Imagine how it would be if people would regularly visit cultural and natural spots in their nearby with the thrilling emotion of the discovery. If we look at our natural and cultural heritage with the same respect and wonder of a tourist (a good one), we would be more likely to preserve it. Heritage is the beauty, enthusiasm is the key. My key.

Now I’m moving to Sydney (Australia) and I’ll be a sort of tourist that tries to become local around there. I’ll do my best, stay tuned.

The wanderer approach to culture


Why are we so happy and engaged with cultural heritage when we are traveling and we are so unresponsive when we are at home?

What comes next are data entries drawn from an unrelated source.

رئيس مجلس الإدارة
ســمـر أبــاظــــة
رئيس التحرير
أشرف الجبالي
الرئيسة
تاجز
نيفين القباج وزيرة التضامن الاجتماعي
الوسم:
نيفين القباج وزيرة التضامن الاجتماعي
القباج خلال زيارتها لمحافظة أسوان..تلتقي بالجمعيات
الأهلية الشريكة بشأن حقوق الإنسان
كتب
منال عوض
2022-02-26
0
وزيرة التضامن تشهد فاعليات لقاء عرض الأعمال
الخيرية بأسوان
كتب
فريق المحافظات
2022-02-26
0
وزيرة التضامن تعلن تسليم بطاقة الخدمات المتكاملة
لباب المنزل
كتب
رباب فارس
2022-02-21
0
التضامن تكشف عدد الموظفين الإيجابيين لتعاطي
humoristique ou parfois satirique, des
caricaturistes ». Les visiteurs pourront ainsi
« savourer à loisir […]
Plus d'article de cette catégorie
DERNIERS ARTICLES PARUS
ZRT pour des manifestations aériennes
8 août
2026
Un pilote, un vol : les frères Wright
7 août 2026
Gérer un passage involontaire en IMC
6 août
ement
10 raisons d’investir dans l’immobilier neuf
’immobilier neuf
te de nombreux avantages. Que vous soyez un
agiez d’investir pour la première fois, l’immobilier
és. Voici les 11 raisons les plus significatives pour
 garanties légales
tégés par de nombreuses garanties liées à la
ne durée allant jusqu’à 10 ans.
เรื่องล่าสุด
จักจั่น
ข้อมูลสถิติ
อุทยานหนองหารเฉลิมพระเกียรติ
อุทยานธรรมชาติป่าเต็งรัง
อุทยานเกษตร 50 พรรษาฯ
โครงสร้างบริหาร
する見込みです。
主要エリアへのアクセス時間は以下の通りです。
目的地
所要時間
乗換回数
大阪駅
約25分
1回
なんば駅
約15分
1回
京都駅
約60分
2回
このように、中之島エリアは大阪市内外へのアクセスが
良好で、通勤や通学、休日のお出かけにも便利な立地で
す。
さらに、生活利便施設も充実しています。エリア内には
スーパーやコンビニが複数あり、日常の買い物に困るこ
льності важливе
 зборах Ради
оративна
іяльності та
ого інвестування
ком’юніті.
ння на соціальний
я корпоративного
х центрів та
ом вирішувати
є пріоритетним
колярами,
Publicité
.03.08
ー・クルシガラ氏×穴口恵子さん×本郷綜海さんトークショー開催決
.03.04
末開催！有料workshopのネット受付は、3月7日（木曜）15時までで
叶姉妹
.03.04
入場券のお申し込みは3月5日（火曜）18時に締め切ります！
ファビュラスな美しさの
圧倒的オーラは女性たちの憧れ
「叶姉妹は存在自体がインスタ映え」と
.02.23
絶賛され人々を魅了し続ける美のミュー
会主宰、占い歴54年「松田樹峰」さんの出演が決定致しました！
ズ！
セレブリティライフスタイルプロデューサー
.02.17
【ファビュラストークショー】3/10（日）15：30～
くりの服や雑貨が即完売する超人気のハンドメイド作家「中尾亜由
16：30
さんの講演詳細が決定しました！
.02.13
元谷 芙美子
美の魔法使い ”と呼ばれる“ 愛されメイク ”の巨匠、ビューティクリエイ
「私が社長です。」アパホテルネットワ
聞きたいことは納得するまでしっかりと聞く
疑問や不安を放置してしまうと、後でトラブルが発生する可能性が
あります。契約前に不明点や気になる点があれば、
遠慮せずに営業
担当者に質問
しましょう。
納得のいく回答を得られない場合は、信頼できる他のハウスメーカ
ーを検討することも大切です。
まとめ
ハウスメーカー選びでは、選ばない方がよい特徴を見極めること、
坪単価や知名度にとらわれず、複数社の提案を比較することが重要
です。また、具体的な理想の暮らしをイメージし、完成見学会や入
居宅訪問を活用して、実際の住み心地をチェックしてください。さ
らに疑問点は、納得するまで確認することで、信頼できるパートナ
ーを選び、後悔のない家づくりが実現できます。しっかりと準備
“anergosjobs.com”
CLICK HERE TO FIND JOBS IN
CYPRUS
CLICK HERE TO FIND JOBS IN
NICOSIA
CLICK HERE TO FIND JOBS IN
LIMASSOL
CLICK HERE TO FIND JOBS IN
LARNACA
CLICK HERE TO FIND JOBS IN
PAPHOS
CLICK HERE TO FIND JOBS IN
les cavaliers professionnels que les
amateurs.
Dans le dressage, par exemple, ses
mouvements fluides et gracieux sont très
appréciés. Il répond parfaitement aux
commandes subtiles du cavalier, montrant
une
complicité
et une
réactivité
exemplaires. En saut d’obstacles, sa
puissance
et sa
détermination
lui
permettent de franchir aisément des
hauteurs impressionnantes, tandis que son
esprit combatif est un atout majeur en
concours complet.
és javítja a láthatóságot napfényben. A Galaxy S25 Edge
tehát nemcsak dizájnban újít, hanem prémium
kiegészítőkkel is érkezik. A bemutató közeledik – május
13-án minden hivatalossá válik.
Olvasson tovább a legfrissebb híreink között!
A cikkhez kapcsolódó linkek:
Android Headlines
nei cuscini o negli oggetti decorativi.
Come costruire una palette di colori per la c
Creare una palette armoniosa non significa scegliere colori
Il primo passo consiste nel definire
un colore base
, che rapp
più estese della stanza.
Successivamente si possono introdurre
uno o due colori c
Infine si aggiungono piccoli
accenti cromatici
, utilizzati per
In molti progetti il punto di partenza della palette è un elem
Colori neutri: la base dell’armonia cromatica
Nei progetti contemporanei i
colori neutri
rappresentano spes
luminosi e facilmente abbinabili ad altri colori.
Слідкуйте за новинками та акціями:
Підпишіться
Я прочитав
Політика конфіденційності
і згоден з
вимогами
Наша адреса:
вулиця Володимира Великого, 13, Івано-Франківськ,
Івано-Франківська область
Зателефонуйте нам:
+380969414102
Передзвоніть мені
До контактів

Concentrated in our everyday buzz, we live floating in a timeless and placeless bubble. Have you ever seen a tourist staring in front of a building that you walk through every day without even noticing its uniqueness? As they wander with exploring eyes, they make discoveries and appreciate every detail. Instead, when we are familiar with things, we don’t value them. Especially in Italy, we are so used to see statues and pieces of art, that we don’t care. But what if we change this approach?

We need to wear the wanderer’s glasses. In every travel guide, the top tourist attractions are museums, statues, buildings, squares, parks. Beyond being an extraordinary opportunity to experience beauty and diversity, seeing those items creates emotional responses that would leave the person with a memory – and hopefully some knowledge about the past and culture of the place – that will last over time. Moreover, such feelings aroused will facilitate emotional purchases and, ultimately, will bring money. It’s easy to understand why cultural policies of museums and municipalities mostly concentrate their actions on touristic offer. Nevertheless, we need to do something to prevent the worrying disneyization of historic city centers (see “The Disneyization of society” by sociologist Alan Bryman – maybe I’ll write another post on this). And we don’t really want to end up with the most beautiful urban areas in the world transformed in luna parks for tourists, right? Look at Florence, for example. People living in the historic city center hate tourists and avoid the most crowded areas, meaning a very large part of the old city and, of course, museums.


Statistics say, museums are mostly attended by tourists and one of the challenges of every cultural institution today is to attract residents, people who don’t even think of those institutions as places to go. What if we design inclusive cultural offers that change this perspective? What if we rethink the way knowledge is seen outside schools? What if we shape intriguing experiences that would invite people to actively participate?

We need a multidisciplinary approach and new professionals to make museums and cultural institutions a real service for the community. A place where everyone can share culture, learn something new, make friends, feed his brain, feel amazement and, therefore, come back to.

Amazement will make us wanderers in our cities.